» **Problem to solve**: Print the text of each record below exactly as it appears, line for line.

START The data

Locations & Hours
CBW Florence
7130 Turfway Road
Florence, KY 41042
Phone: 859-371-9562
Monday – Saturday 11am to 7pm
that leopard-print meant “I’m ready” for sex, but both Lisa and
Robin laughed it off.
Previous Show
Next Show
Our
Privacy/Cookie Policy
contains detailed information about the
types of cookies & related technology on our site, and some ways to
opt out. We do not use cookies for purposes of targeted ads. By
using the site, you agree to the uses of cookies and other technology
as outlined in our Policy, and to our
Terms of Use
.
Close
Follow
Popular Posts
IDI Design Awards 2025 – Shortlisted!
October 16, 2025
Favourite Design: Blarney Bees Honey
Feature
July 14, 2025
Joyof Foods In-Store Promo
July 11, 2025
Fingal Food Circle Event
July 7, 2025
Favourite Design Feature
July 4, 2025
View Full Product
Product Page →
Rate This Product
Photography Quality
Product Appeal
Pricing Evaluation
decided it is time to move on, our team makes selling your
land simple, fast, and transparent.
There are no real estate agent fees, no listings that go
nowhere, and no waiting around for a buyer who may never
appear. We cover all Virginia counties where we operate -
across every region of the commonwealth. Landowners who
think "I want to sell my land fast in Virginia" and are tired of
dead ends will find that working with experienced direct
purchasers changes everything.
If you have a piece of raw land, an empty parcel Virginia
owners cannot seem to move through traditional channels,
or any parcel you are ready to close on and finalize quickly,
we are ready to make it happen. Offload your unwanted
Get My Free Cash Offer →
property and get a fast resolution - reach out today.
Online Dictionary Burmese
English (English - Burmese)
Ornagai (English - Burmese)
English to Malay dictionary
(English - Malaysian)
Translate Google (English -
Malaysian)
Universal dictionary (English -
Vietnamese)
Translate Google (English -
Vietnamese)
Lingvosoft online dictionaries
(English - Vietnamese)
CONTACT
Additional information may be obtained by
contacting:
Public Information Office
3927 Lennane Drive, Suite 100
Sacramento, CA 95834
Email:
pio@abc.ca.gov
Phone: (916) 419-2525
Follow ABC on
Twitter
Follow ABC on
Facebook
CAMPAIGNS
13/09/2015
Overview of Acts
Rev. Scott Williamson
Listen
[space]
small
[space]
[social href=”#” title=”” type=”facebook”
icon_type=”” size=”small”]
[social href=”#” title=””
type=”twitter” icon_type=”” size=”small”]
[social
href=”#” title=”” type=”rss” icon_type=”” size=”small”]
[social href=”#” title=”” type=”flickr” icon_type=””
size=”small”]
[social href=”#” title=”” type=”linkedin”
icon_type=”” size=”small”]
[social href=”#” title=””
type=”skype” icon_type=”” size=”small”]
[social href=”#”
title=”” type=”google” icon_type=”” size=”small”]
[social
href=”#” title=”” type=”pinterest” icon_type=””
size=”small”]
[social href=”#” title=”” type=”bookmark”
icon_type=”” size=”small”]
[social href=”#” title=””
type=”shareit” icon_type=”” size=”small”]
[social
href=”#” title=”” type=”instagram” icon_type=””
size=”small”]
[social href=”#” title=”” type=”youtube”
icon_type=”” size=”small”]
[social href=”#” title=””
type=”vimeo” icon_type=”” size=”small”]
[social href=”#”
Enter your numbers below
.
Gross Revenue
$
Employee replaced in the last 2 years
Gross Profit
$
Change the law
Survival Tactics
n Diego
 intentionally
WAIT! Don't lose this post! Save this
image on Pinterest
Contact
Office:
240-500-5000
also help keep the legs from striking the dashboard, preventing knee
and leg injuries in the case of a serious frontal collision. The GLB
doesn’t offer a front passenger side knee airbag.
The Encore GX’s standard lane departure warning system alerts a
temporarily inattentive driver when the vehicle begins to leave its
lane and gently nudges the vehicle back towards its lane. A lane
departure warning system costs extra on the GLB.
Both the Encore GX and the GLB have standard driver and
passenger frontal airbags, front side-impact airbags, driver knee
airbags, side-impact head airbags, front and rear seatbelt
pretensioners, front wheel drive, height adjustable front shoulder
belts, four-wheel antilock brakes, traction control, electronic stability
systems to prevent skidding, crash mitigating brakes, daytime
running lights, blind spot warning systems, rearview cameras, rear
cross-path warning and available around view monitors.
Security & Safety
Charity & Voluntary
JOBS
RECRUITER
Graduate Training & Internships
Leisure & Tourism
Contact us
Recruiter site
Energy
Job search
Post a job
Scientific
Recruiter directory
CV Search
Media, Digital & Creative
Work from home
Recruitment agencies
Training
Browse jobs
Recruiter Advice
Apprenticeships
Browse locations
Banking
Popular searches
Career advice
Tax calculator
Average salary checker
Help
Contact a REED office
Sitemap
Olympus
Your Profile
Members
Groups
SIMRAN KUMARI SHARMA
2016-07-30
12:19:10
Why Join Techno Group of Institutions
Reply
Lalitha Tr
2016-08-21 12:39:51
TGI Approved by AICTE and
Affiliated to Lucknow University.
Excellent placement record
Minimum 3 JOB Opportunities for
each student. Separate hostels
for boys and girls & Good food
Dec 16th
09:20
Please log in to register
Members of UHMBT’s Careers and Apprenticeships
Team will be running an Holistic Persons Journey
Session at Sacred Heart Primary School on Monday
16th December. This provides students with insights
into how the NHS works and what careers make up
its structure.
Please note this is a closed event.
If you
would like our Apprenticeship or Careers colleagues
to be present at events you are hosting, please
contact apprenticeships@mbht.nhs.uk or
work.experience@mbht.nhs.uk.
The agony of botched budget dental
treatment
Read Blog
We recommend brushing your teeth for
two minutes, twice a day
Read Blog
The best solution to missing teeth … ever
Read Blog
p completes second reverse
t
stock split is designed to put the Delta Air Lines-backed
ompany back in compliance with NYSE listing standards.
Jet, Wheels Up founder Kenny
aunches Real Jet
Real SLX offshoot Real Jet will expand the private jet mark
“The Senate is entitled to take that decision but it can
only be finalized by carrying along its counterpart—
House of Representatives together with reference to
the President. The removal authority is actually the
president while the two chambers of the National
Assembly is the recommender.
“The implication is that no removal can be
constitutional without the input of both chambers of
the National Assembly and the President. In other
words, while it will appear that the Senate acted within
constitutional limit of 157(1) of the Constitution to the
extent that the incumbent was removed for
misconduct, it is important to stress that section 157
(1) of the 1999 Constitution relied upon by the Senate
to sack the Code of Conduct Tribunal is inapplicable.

END The data

» **Result for this task**:
Locations & Hours
CBW Florence
7130 Turfway Road
Florence, KY 41042
Phone: 859-371-9562
Monday – Saturday 11am to 7pm
that leopard-print meant “I’m ready” for sex, but both Lisa and
Robin laughed it off.
Previous Show
Next Show
Our
Privacy/Cookie Policy
contains detailed information about the
types of cookies & related technology on our site, and some ways to
opt out. We do not use cookies for purposes of targeted ads. By
using the site, you agree to the uses of cookies and other technology
as outlined in our Policy, and to our
Terms of Use
.
Close
Follow
Popular Posts
IDI Design Awards 2025 – Shortlisted!
October 16, 2025
Favourite Design: Blarney Bees Honey
Feature
July 14, 2025
Joyof Foods In-Store Promo
July 11, 2025
Fingal Food Circle Event
July 7, 2025
Favourite Design Feature
July 4, 2025
View Full Product
Product Page →
Rate This Product
Photography Quality
Product Appeal
Pricing Evaluation
decided it is time to move on, our team makes selling your
land simple, fast, and transparent.
There are no real estate agent fees, no listings that go
nowhere, and no waiting around for a buyer who may never
appear. We cover all Virginia counties where we operate -
across every region of the commonwealth. Landowners who
think "I want to sell my land fast in Virginia" and are tired of
dead ends will find that working with experienced direct
purchasers changes everything.
If you have a piece of raw land, an empty parcel Virginia
owners cannot seem to move through traditional channels,
or any parcel you are ready to close on and finalize quickly,
we are ready to make it happen. Offload your unwanted
Get My Free Cash Offer →
property and get a fast resolution - reach out today.
Online Dictionary Burmese
English (English - Burmese)
Ornagai (English - Burmese)
English to Malay dictionary
(English - Malaysian)
Translate Google (English -
Malaysian)
Universal dictionary (English -
Vietnamese)
Translate Google (English -
Vietnamese)
Lingvosoft online dictionaries
(English - Vietnamese)
CONTACT
Additional information may be obtained by
contacting:
Public Information Office
3927 Lennane Drive, Suite 100
Sacramento, CA 95834
Email:
pio@abc.ca.gov
Phone: (916) 419-2525
Follow ABC on
Twitter
Follow ABC on
Facebook
CAMPAIGNS
13/09/2015
Overview of Acts
Rev. Scott Williamson
Listen
[space]
small
[space]
[social href=”#” title=”” type=”facebook”
icon_type=”” size=”small”]
[social href=”#” title=””
type=”twitter” icon_type=”” size=”small”]
[social
href=”#” title=”” type=”rss” icon_type=”” size=”small”]
[social href=”#” title=”” type=”flickr” icon_type=””
size=”small”]
[social href=”#” title=”” type=”linkedin”
icon_type=”” size=”small”]
[social href=”#” title=””
type=”skype” icon_type=”” size=”small”]
[social href=”#”
title=”” type=”google” icon_type=”” size=”small”]
[social
href=”#” title=”” type=”pinterest” icon_type=””
size=”small”]
[social href=”#” title=”” type=”bookmark”
icon_type=”” size=”small”]
[social href=”#” title=””
type=”shareit” icon_type=”” size=”small”]
[social
href=”#” title=”” type=”instagram” icon_type=””
size=”small”]
[social href=”#” title=”” type=”youtube”
icon_type=”” size=”small”]
[social href=”#” title=””
type=”vimeo” icon_type=”” size=”small”]
[social href=”#”
Enter your numbers below
.
Gross Revenue
$
Employee replaced in the last 2 years
Gross Profit
$
Change the law
Survival Tactics
n Diego
 intentionally
WAIT! Don't lose this post! Save this
image on Pinterest
Contact
Office:
240-500-5000
also help keep the legs from striking the dashboard, preventing knee
and leg injuries in the case of a serious frontal collision. The GLB
doesn’t offer a front passenger side knee airbag.
The Encore GX’s standard lane departure warning system alerts a
temporarily inattentive driver when the vehicle begins to leave its
lane and gently nudges the vehicle back towards its lane. A lane
departure warning system costs extra on the GLB.
Both the Encore GX and the GLB have standard driver and
passenger frontal airbags, front side-impact airbags, driver knee
airbags, side-impact head airbags, front and rear seatbelt
pretensioners, front wheel drive, height adjustable front shoulder
belts, four-wheel antilock brakes, traction control, electronic stability
systems to prevent skidding, crash mitigating brakes, daytime
running lights, blind spot warning systems, rearview cameras, rear
cross-path warning and available around view monitors.
Security & Safety
Charity & Voluntary
JOBS
RECRUITER
Graduate Training & Internships
Leisure & Tourism
Contact us
Recruiter site
Energy
Job search
Post a job
Scientific
Recruiter directory
CV Search
Media, Digital & Creative
Work from home
Recruitment agencies
Training
Browse jobs
Recruiter Advice
Apprenticeships
Browse locations
Banking
Popular searches
Career advice
Tax calculator
Average salary checker
Help
Contact a REED office
Sitemap
Olympus
Your Profile
Members
Groups
SIMRAN KUMARI SHARMA
2016-07-30
12:19:10
Why Join Techno Group of Institutions
Reply
Lalitha Tr
2016-08-21 12:39:51
TGI Approved by AICTE and
Affiliated to Lucknow University.
Excellent placement record
Minimum 3 JOB Opportunities for
each student. Separate hostels
for boys and girls & Good food
Dec 16th
09:20
Please log in to register
Members of UHMBT’s Careers and Apprenticeships
Team will be running an Holistic Persons Journey
Session at Sacred Heart Primary School on Monday
16th December. This provides students with insights
into how the NHS works and what careers make up
its structure.
Please note this is a closed event.
If you
would like our Apprenticeship or Careers colleagues
to be present at events you are hosting, please
contact apprenticeships@mbht.nhs.uk or
work.experience@mbht.nhs.uk.
The agony of botched budget dental
treatment
Read Blog
We recommend brushing your teeth for
two minutes, twice a day
Read Blog
The best solution to missing teeth … ever
Read Blog
p completes second reverse
t
stock split is designed to put the Delta Air Lines-backed
ompany back in compliance with NYSE listing standards.
Jet, Wheels Up founder Kenny
aunches Real Jet
Real SLX offshoot Real Jet will expand the private jet mark
“The Senate is entitled to take that decision but it can
only be finalized by carrying along its counterpart—
House of Representatives together with reference to
the President. The removal authority is actually the
president while the two chambers of the National
Assembly is the recommender.
“The implication is that no removal can be
constitutional without the input of both chambers of
the National Assembly and the President. In other
words, while it will appear that the Senate acted within
constitutional limit of 157(1) of the Constitution to the
extent that the incumbent was removed for
misconduct, it is important to stress that section 157
(1) of the 1999 Constitution relied upon by the Senate
to sack the Code of Conduct Tribunal is inapplicable.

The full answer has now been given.